Catholic singer-songwriter and Kenosha native Anna Nuzzo recently completed the consecration on the Feast of St. Joseph, March 19. The process made her think about St. Joseph and his role in the Holy Family in an entirely new way, she said.

A mother of two sons, Nuzzo had long been devoted to the Blessed Mother, and regards her Marian consecration in 2012 as life-changing. But, in her reading of Fr. Calloway’s book, she was inspired by Joseph’s calm, constant protection of Mary — a protection he also extends to us — and his deference to the will of God when it came to the child he was raising.

“Joseph had the courage to listen to God and trust what he was telling him to do,” she said. “Sometimes we have to be hit over the head with a two-by-four before we realize what we’re supposed to do — and even after that, we have to have the courage and the faith to actually do it.
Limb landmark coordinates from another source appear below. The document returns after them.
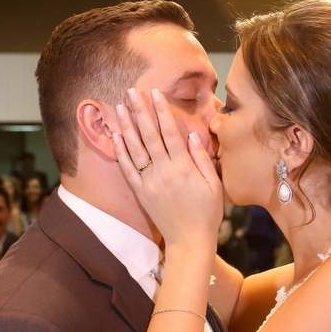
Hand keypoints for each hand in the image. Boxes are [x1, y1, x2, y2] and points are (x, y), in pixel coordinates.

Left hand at [112, 87, 222, 247]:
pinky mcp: (141, 193)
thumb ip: (202, 159)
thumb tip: (192, 136)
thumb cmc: (207, 213)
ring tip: (120, 107)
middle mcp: (164, 171)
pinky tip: (117, 136)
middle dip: (140, 111)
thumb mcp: (214, 185)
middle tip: (132, 91)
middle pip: (149, 135)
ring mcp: (150, 182)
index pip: (170, 132)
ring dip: (127, 126)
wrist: (189, 240)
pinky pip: (128, 169)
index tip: (156, 93)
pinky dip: (121, 152)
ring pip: (135, 149)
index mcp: (183, 167)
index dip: (162, 111)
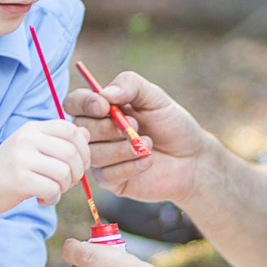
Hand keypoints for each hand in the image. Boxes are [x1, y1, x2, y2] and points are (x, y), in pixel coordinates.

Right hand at [0, 119, 90, 230]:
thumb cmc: (6, 170)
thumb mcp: (31, 149)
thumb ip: (57, 141)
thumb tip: (86, 134)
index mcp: (32, 128)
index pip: (71, 130)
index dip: (84, 149)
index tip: (80, 165)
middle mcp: (27, 139)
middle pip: (72, 152)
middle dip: (77, 173)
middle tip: (66, 184)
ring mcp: (21, 158)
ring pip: (65, 172)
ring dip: (65, 187)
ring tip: (53, 191)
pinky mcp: (19, 180)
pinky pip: (52, 189)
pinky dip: (53, 199)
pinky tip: (42, 200)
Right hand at [63, 71, 206, 206]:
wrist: (192, 158)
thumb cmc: (171, 124)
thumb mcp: (154, 97)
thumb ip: (130, 85)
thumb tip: (104, 93)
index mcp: (101, 110)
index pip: (74, 103)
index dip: (83, 104)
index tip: (105, 106)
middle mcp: (95, 134)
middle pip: (80, 130)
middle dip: (108, 127)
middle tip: (136, 126)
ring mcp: (101, 158)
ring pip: (93, 154)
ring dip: (122, 148)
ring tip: (148, 143)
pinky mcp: (110, 181)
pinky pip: (106, 175)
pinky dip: (130, 166)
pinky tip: (148, 161)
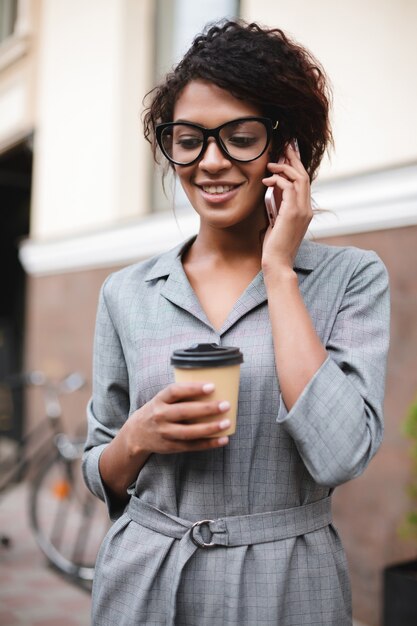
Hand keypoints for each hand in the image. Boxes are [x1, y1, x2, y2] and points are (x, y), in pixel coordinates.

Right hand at [125, 382, 230, 454]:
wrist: (136, 434)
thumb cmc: (157, 411)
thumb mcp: (162, 399)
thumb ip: (180, 395)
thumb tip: (212, 387)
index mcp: (159, 400)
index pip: (175, 391)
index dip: (193, 388)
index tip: (212, 386)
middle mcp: (160, 416)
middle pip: (184, 412)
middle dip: (206, 409)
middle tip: (225, 405)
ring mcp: (165, 433)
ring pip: (189, 432)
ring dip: (210, 428)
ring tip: (227, 423)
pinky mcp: (171, 447)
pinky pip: (192, 446)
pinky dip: (208, 444)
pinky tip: (223, 440)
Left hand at [261, 141, 312, 272]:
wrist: (277, 263)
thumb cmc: (274, 246)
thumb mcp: (277, 221)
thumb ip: (278, 205)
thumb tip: (273, 189)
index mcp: (304, 210)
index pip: (303, 182)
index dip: (296, 166)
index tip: (287, 153)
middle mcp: (306, 208)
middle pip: (304, 175)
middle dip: (294, 159)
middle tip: (284, 146)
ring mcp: (302, 211)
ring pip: (299, 178)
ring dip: (285, 167)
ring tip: (271, 164)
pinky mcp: (293, 213)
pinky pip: (289, 187)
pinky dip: (278, 179)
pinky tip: (267, 180)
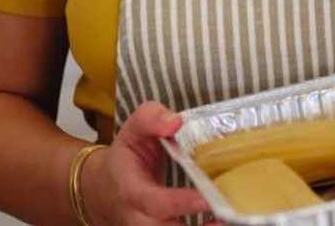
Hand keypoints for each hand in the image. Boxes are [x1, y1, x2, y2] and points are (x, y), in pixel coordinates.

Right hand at [81, 101, 212, 224]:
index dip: (180, 203)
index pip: (154, 202)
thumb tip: (176, 122)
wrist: (106, 187)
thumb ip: (151, 119)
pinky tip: (222, 222)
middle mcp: (139, 218)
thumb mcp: (133, 129)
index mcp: (132, 190)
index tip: (205, 198)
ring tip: (227, 222)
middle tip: (225, 217)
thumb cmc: (127, 156)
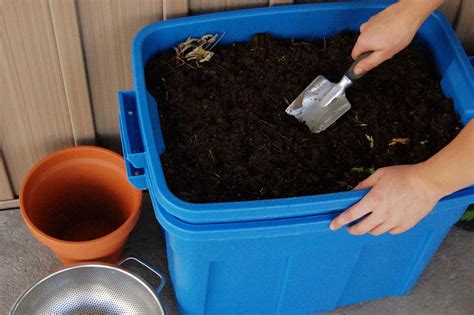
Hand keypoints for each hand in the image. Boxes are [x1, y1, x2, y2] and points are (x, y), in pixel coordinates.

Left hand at [330, 164, 444, 235]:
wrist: (428, 183)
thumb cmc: (404, 176)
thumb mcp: (379, 175)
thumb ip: (364, 185)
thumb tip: (352, 193)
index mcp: (373, 200)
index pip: (351, 215)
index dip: (339, 221)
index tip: (333, 225)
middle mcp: (382, 214)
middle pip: (361, 229)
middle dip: (352, 229)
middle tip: (350, 227)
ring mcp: (394, 221)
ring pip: (375, 232)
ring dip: (368, 229)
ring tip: (367, 223)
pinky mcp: (406, 225)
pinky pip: (391, 232)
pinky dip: (385, 229)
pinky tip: (385, 222)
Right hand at [351, 0, 437, 74]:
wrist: (410, 14)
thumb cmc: (400, 33)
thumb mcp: (384, 54)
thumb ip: (368, 63)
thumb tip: (356, 70)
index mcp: (363, 41)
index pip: (355, 56)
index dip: (363, 60)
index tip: (374, 60)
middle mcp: (363, 31)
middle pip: (363, 46)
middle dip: (373, 50)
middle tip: (387, 49)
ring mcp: (369, 23)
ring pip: (370, 37)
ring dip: (378, 40)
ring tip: (391, 38)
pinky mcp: (375, 18)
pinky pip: (375, 29)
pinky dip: (382, 32)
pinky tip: (392, 31)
Joseph had that courage.”

St. Paul VI expressed the same sentiments in a 1966 homily, where he said that Joseph “turned his human vocation to domestic love into a superhuman oblation of himself, his heart and all his abilities, a love placed at the service of the Messiah who was growing to maturity in his home.”

On March 19, Nuzzo performed her “St. Joseph Consecration Song” at the National Shrine of St. Joseph in De Pere, where Fr. Calloway was also in attendance. She was invited to do so by the director of the shrine, Fr. Michael Joseph Brennan, OP — who himself understands well the support that Joseph’s intercession can give to moms.
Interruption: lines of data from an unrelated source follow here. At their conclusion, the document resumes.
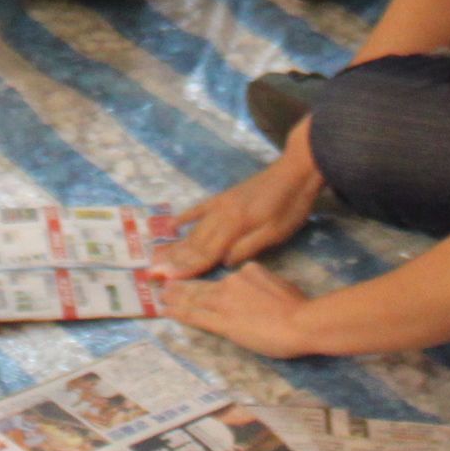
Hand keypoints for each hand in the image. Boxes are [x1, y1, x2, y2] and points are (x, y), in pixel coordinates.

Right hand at [157, 135, 322, 278]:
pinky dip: (185, 218)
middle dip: (174, 259)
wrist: (295, 170)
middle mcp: (222, 214)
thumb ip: (248, 247)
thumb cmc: (290, 205)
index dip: (187, 267)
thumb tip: (225, 262)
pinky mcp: (225, 197)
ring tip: (158, 256)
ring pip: (195, 228)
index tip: (168, 280)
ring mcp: (221, 204)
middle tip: (153, 272)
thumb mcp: (276, 232)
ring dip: (176, 244)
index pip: (207, 252)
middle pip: (195, 242)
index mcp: (235, 225)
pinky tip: (172, 225)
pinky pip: (200, 209)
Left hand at [161, 262, 320, 356]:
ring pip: (194, 298)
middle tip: (163, 283)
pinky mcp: (222, 322)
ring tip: (161, 297)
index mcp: (247, 271)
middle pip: (202, 284)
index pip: (223, 278)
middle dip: (182, 284)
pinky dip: (179, 313)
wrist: (299, 322)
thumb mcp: (279, 282)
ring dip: (175, 298)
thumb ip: (262, 282)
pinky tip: (167, 311)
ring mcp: (224, 302)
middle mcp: (231, 282)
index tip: (196, 279)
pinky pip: (195, 316)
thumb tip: (256, 285)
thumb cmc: (298, 306)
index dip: (207, 280)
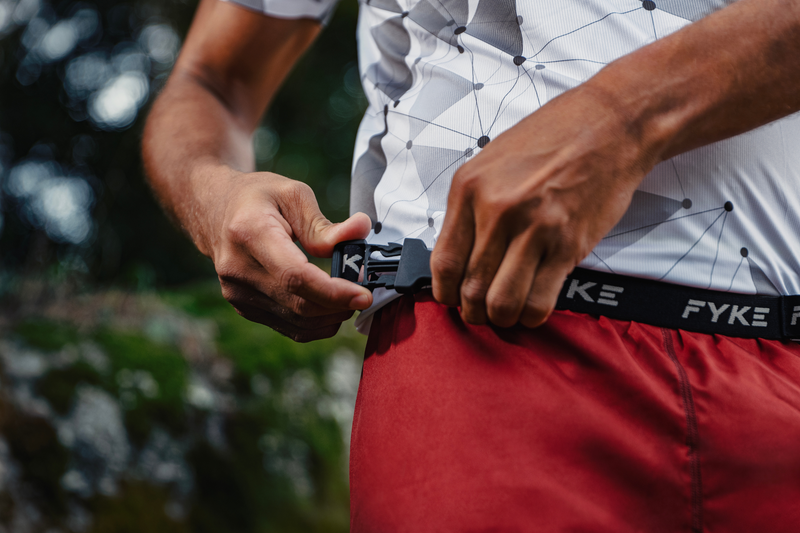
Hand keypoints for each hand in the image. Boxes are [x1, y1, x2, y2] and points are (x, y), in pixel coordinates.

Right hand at [203, 171, 372, 341]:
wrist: (213, 211)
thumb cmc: (255, 198)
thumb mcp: (292, 194)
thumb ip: (324, 223)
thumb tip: (361, 231)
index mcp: (250, 234)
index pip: (294, 276)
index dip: (332, 292)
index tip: (363, 294)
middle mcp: (239, 269)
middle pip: (298, 303)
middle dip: (339, 304)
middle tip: (363, 292)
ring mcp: (238, 293)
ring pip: (296, 321)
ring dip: (331, 316)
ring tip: (348, 297)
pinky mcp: (244, 307)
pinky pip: (288, 326)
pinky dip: (315, 323)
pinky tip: (329, 307)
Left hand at [431, 84, 660, 327]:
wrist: (609, 125)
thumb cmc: (551, 139)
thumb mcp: (490, 161)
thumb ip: (470, 207)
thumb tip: (456, 256)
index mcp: (470, 188)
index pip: (444, 262)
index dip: (445, 293)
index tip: (453, 298)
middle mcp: (497, 210)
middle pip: (471, 288)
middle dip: (474, 311)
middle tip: (482, 312)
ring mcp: (534, 229)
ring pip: (502, 303)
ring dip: (501, 318)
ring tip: (506, 312)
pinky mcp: (567, 245)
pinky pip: (539, 301)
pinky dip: (532, 315)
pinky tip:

“When my mom was pregnant with me, she was really, really scared, as young mothers are — I was their first,” said Fr. Brennan. Heeding the words of Pharaoh — “Go to Joseph” — to the people of Egypt amidst a terrible famine, Fr. Brennan’s mother took her worries to someone she felt could understand them: St. Joseph.

“For as long as I could remember, as a little kid, Mom told me how she knew when she was pregnant with me and scared, at some point, in the night she woke up and just knew that everything was going to be OK,” said Fr. Brennan. “She always said that she knew it was Joseph who made sure everything was going to be okay. Forty years later, they named me the rector at the national shrine.”

So mothers, go to Joseph. In your exhaustion and your doubt, go to Joseph; in your uncertainty and in your anxiety, go to Joseph. Go to Joseph in your joy; go to Joseph in your pain. Go to Joseph — during his time on Earth, it was his mission to support a mother in need. It is his mission still.